Claro que ao Economist não lhe escapou esta nuance. Por isso o prefiro  e visito regularmente, embora não me identifique com o seu ideário, a literaturas inconsequentes de minudência. Nesta matéria, penso que devemos ler com muita atenção o discurso de Emmanuel Macron na Universidade de Humboldt em Berlim. O discurso é um texto exemplar para que, em território alemão e numa das suas instituições universitárias mais emblemáticas, se compreenda a unidade da abordagem de Macron aos problemas da França e da União Europeia, exigindo aos alemães uma maior responsabilização na solução desejada. E não esquecendo que a Alemanha não pode continuar a depositar toda a sua argumentação no arrumar da casa anteriormente concretizado, ocultando ardilosamente os ganhos da integração num Euro construído à sua paridade.

A jogada de Macron é de xadrez avançado. O desenvolvimento da primeira jogada entre portas saiu-lhe bem, sobretudo porque não partiu cedendo. Mas haverá desenvolvimentos internos posteriores, esperando que mantenha a carta das ideias da navegação e resta saber se continuará a manter a mesma coerência de visão unitária para dentro e para fora. A desmontagem de algumas das conquistas do movimento sindical em França vai ser dura e muita energia e clarividência vão ser necessárias para impedir que a flexibilização q.b. não seja projetada como um simples ataque ao Estado social francês, que nem o instável Sarkosy se atreveu a mexer. Para tornar essa transição exequível e não suscetível de engrossar as hostes nacionalistas, seria necessário que as propostas de Macron tivessem alguns desenvolvimentos a nível europeu.

A investigadora do CES de Coimbra, por onde campeia algum do pensamento bloquista, Carla Ervedosa, tem razão quando integra o paradoxo de ter sido a administração Trump e não as instituições europeias a colocar a Alemanha na defensiva quanto à insustentabilidade dos seus excedentes orçamentais e da balança das transações correntes. Mesmo antes da publicação da Teoria Geral, e sem o enquadramento de uma união económica e monetária mas apenas o da economia mundial, Keynes mostrou-nos com clareza que a permanência de excedentes e défices durante largo tempo e sem mudança de posição relativa destrói o equilíbrio global que se pretende manter. O desenvolvimento dessa ideia para o contexto da UEM redobra a importância do argumento. E o cenário atual de “lower zero bound” refina-o.
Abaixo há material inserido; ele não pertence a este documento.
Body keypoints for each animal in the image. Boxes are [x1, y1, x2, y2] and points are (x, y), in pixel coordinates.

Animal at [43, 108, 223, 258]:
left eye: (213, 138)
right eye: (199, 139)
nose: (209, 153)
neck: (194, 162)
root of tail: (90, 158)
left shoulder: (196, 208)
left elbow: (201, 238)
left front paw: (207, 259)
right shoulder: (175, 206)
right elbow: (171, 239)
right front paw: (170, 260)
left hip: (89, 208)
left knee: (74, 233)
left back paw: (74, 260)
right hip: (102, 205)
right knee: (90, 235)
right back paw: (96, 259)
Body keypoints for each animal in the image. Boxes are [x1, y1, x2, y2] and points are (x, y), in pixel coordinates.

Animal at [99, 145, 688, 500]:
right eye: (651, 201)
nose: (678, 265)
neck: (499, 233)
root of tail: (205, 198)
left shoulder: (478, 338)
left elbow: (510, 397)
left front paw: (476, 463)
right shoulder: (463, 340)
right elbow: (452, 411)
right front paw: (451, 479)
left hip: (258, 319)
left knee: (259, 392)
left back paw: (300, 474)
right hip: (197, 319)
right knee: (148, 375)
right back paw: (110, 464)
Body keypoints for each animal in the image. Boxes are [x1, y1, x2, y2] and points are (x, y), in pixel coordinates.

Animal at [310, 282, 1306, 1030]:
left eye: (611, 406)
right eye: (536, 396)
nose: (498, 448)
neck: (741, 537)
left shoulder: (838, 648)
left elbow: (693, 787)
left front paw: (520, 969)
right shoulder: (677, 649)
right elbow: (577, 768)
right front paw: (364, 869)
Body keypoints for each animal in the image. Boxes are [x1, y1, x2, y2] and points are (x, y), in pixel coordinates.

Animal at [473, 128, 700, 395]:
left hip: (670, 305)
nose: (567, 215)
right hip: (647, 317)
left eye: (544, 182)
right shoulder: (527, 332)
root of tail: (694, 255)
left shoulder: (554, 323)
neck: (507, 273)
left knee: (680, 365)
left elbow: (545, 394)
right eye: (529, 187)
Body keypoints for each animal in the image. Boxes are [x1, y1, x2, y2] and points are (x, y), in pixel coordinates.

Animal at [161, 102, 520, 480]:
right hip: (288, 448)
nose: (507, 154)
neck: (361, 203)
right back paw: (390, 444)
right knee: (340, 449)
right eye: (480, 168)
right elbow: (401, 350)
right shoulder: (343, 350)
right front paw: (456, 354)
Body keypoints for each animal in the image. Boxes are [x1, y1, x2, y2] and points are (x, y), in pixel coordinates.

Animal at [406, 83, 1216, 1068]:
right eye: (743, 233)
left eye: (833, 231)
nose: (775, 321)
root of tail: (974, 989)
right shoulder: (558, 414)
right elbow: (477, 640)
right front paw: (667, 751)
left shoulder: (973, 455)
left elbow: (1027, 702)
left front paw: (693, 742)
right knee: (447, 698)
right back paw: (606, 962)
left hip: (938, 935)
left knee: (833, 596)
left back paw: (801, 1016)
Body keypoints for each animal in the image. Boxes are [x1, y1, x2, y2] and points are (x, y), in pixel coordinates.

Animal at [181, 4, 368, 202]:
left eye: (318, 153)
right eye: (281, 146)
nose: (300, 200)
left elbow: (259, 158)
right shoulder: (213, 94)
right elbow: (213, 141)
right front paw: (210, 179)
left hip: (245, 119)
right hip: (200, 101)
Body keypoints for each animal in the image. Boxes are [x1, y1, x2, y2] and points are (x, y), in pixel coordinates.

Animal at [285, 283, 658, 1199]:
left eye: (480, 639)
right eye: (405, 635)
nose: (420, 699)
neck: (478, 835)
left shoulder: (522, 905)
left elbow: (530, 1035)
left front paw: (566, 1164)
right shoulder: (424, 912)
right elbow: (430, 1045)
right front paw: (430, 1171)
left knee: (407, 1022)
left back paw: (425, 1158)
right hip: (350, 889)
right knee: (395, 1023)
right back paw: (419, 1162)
Macron tem plena consciência de que a sua Visão unitária cairá pela base se a Alemanha não mexer e não der mostras de alguma mudança. O discurso é também nessa perspetiva uma peça notável. Enfatiza fortemente a generosidade alemã e de Merkel na questão dos refugiados. Vai buscar posições de Karl Lamers e de Wolfgang Schäuble em documento de 1994 sobre a política europeia. Integra pensamento de Joschka Fischer e Willy Brandt. E propõe sobretudo um programa para uma Europa da Soberania com cinco pilares: segurança, a incompletude do Euro, a civilização da globalização (a sua reforma), a transição ecológica e a revolução digital. Destes 5 pilares, merece destaque o do completamento do Euro, com um orçamento para a Europa, focado no financiamento dos investimentos nevrálgicos, nos mecanismos de estabilidade financeira e na assistência a choques nos países mais vulneráveis: “A UEM exige responsabilidade estrita e solidariedade profunda: regras claras, cooperação leal e uma forte assistência mútua. Este é o “New Deal” que estou a promover, o único acordo que pode reconstruir a confiança e gerar crescimento”.

Não imagino como terão reagido os rostos presentes no auditório da Humboldt.

1 comentário:

  1. Análise pouco séria das reservas "bloquistas". A dúvida sobre se alguns anos de Macron não levarão ao reforço do pensamento à la Le Pen (o que verdadeiramente está em causa) parece-me bastante legítima.